The summer holiday is the perfect time to stop rushing around and start spending quality time with my own children. When we get bored after the first week and/or the weather takes a turn for the worse, we start playing games. Card games are simple and a deck of fits easily into luggage if you are travelling, but so does Pass the Pigs!
Pass the Pigs is a family favourite and has many develpmental benefits when playing the game with children. It helps with maths, but also with learning resilience and perseverance.
The aim of the game is to score the most points by rolling a pair of pigs. Your score is calculated depending on the position the pigs land in. The first educational benefit is simple addition. The children need to add up the score of the two pigs they have rolled, then they must add it to their total score. It’s a good bit of mental addition practice. But that’s not the best bit.
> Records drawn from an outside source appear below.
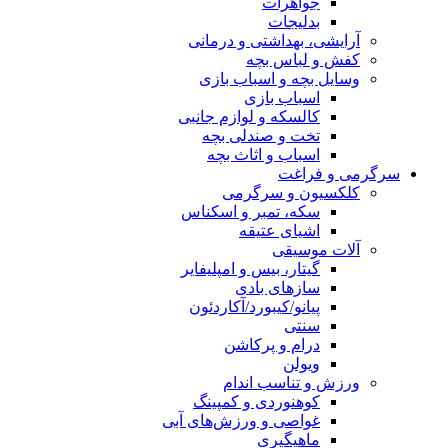
جواهرات
بدلیجات
آرایشی، بهداشتی و درمانی
کفش و لباس بچه
وسایل بچه و اسباب بازی
اسباب بازی
کالسکه و لوازم جانبی
تخت و صندلی بچه
اسباب و اثاث بچه
سرگرمی و فراغت
کلکسیون و سرگرمی
سکه، تمبر و اسکناس
اشیای عتیقه
آلات موسیقی
گیتار، بیس و امپلیفایر
سازهای بادی
پیانو/کیبورد/آکاردئون
سنتی
درام و پرکاشن
ویولن
ورزش و تناسب اندام
کوهنوردی و کمپینگ
غواصی و ورزش‌های آبی
ماهیگیری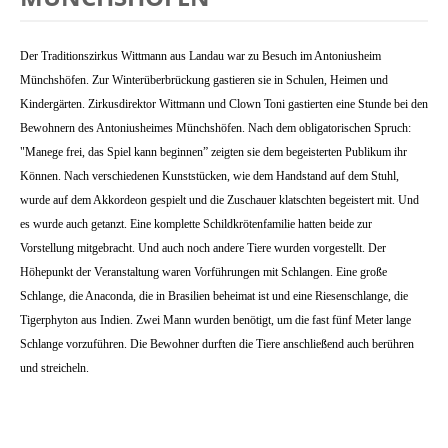
Der Traditionszirkus Wittmann aus Landau war zu Besuch im Antoniusheim
Münchshöfen. Zur Winterüberbrückung gastieren sie in Schulen, Heimen und
Kindergärten. Zirkusdirektor Wittmann und Clown Toni gastierten eine Stunde bei den
Bewohnern des Antoniusheimes Münchshöfen. Nach dem obligatorischen Spruch:
"Manege frei, das Spiel kann beginnen” zeigten sie dem begeisterten Publikum ihr
Können. Nach verschiedenen Kunststücken, wie dem Handstand auf dem Stuhl,
wurde auf dem Akkordeon gespielt und die Zuschauer klatschten begeistert mit. Und
es wurde auch getanzt. Eine komplette Schildkrötenfamilie hatten beide zur
Vorstellung mitgebracht. Und auch noch andere Tiere wurden vorgestellt. Der
Höhepunkt der Veranstaltung waren Vorführungen mit Schlangen. Eine große
Schlange, die Anaconda, die in Brasilien beheimat ist und eine Riesenschlange, die
Tigerphyton aus Indien. Zwei Mann wurden benötigt, um die fast fünf Meter lange
Schlange vorzuführen. Die Bewohner durften die Tiere anschließend auch berühren
und streicheln.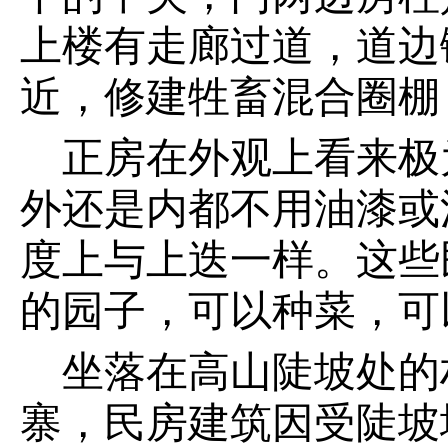
上楼有走廊过道，道边
近，修建牲畜混合圈棚
正房在外观上看来极
外还是内都不用油漆或
度上与上迭一样。这些
的园子，可以种菜，可
坐落在高山陡坡处的
寨，民房建筑因受陡坡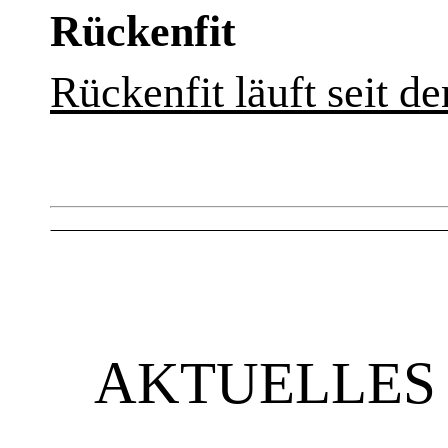
Rückenfit
Rückenfit läuft seit de
AKTUELLES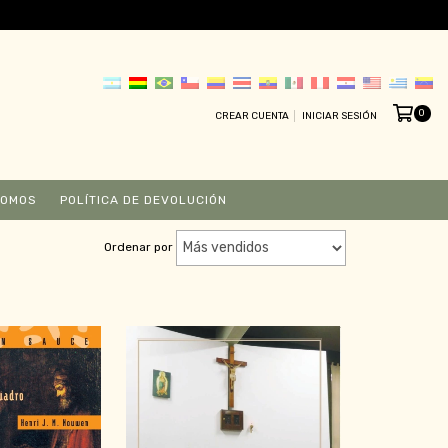
0
CREAR CUENTA
INICIAR SESIÓN
SOMOS
POLÍTICA DE DEVOLUCIÓN
Ordenar por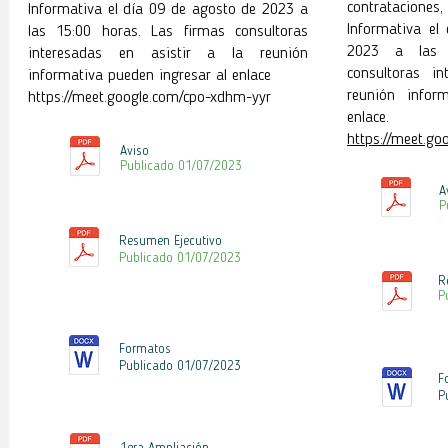
contrataciones
Informativa el día 09 de agosto de 2023 a
Informativa el
las 15:00 horas. Las firmas consultoras
2023 a las 
interesadas en asistir a la reunión
consultoras in
informativa pueden ingresar al enlace
reunión infor
https://meet.google.com/cpo-xdhm-yyr
enlace.
https://meet.go
Aviso
Publicado 01
/07/2023
A
P
Resumen Ejecutivo
Publicado 01
/07/2023
R
P
Formatos
Publicado 01
/07/2023
F
P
The best bit is the losing. As you play the game you accrue points, but you can also lose your points. All of them. If your two pigs are touching (making bacon) or you roll a double sider with one dot up and one dot down, your score goes back to zero. What I’ve found to be particularly valuable are the converstations I’ve been having with the children when they do lose their points.
To start with there were a few tantrums and then not wanting to play EVER AGAIN! Then they would play if the were in a team with an adult. This gave us the opportunity to model our reactions to losing points. It’s ok to be disappionted. But we’re trying to teach proportional responses. Eventually they were happy to play on their own, with/against the rest of the family. Great fun ensuses. WARNING – avoid playing the game if your small child is too tired, it’s easy to go back to square one!
There is immense pleasure to be found in rolling a leaning jowler or a double razorback. But that pleasure is heightened by the jeopardy involved. I like the fact that you can be winning the whole way through the game, only to lose all of your points at the last moment. Equally, you can be floundering in single figures and surprisingly be the last player with any points.